◆ **EXERCISE REQUIREMENTS**
Copy out every one of the records below word for word, with no changes.

◆ **STORED DATA**
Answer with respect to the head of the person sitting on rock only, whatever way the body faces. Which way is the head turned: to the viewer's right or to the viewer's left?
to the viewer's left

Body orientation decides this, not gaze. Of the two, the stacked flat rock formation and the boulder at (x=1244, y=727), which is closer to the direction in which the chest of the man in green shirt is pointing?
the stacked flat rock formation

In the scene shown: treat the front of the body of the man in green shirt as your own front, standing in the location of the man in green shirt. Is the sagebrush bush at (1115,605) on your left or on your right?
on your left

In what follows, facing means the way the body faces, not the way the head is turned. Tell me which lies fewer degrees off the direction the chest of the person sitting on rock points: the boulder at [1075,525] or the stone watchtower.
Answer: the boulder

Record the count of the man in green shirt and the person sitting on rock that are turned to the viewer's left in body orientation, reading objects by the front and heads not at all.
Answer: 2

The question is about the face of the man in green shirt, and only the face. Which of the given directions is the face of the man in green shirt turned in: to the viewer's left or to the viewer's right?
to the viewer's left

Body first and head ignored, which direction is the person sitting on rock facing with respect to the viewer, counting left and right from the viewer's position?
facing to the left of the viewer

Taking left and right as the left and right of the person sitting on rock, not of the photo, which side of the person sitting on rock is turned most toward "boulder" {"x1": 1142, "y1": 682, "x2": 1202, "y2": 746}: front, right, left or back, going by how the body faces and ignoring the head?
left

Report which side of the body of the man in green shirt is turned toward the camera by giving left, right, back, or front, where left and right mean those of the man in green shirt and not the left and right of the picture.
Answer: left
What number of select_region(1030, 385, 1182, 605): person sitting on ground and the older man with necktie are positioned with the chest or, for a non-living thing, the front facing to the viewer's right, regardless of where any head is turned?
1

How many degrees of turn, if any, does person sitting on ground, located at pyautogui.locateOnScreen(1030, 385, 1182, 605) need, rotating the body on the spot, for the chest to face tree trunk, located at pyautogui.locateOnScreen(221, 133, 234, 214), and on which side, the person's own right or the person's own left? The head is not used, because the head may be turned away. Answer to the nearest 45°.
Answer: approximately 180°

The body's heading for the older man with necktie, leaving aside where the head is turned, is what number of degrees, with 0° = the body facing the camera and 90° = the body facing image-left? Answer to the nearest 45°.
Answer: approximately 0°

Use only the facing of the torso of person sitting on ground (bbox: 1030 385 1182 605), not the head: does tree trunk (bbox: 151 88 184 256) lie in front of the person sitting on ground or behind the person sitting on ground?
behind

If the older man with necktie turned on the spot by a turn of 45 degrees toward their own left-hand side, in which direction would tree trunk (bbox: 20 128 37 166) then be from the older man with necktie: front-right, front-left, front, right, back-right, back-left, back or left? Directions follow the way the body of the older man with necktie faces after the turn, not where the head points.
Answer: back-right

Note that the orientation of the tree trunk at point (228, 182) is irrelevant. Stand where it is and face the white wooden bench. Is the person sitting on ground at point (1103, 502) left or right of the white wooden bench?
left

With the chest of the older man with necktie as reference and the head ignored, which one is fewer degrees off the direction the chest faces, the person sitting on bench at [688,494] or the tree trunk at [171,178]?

◆ **ANSWER BOX**
Answer with respect to the head of the person sitting on rock only, whatever way the body faces. Which way is the head turned: to the viewer's right or to the viewer's left?
to the viewer's left

Body orientation decides this, not gaze. Of the two, the stacked flat rock formation and the boulder at (x=1244, y=727), which is closer to the direction in which the chest of the man in green shirt is pointing?
the stacked flat rock formation

In the scene shown: treat the front of the body of the man in green shirt as your own front, standing in the location of the man in green shirt. Is the sagebrush bush at (1115,605) on your left or on your right?
on your left

In what follows, facing means the way the body faces, not the way the head is turned. Tell me which lies fewer degrees off the direction the chest of the person sitting on rock points: the boulder at [1075,525] or the stone watchtower.
Answer: the boulder

Record the count of the man in green shirt and the person sitting on rock that are turned to the viewer's left in body orientation, reading objects by the front and heads not at all.
Answer: 2

The question is about the face of the man in green shirt, and only the face. Which of the given directions is the face of the man in green shirt turned in: to the viewer's left or to the viewer's right?
to the viewer's left

Body first and head ignored, which direction is the person sitting on rock facing with respect to the viewer, counting left and right from the viewer's position?
facing to the left of the viewer

Taking left and right as the left and right of the person sitting on rock, not of the photo, which side of the person sitting on rock is turned most toward "boulder" {"x1": 1142, "y1": 682, "x2": 1202, "y2": 746}: front, right, left or back, going by how the body faces and ignoring the head?
left

Report which side of the body of the man in green shirt is turned toward the camera by giving left, right, back, or front, where left and right mean those of the man in green shirt and not the left and right of the picture.
Answer: left
What number of select_region(1030, 385, 1182, 605): person sitting on ground and the older man with necktie are positioned with the chest or, for a non-living thing, the front facing to the viewer's right, regardless of where any head is turned?
1

How many degrees of turn, if any, does person sitting on ground, located at pyautogui.locateOnScreen(1030, 385, 1182, 605) need, rotating the body on the spot, for the chest to face tree trunk, located at pyautogui.locateOnScreen(221, 133, 234, 214), and on which side, the person's own right or the person's own left? The head is not used, because the head may be turned away. Answer to the nearest 45°.
Answer: approximately 180°

The body's heading for the older man with necktie, leaving aside where the head is turned, is what number of degrees, with 0° = the body facing the camera and 90° = the body facing image-left? Answer to the nearest 45°.
Answer: approximately 0°

Use only the facing of the torso of person sitting on ground (bbox: 1030 385 1182 605), not the head: does tree trunk (bbox: 151 88 184 256) lie in front of the person sitting on ground or behind the person sitting on ground?
behind

If the older man with necktie turned on the spot by a turn of 45 degrees toward their own left-hand side, in which direction would tree trunk (bbox: 20 128 37 166) then be from the older man with necktie: front-right, front-left, front, right, back-right, back-left, back or left? Directions follow the way the body of the older man with necktie faces after the turn, not where the head points.
Answer: back-right

Note that the orientation of the tree trunk at point (228, 182) is irrelevant. Stand where it is and face the white wooden bench. Is the person sitting on ground at point (1103, 502) left or right of the white wooden bench?
left

With the chest of the older man with necktie as reference and the head ignored, which one is fewer degrees off the direction the chest faces, the person sitting on bench at [688,494] or the tree trunk at [171,178]?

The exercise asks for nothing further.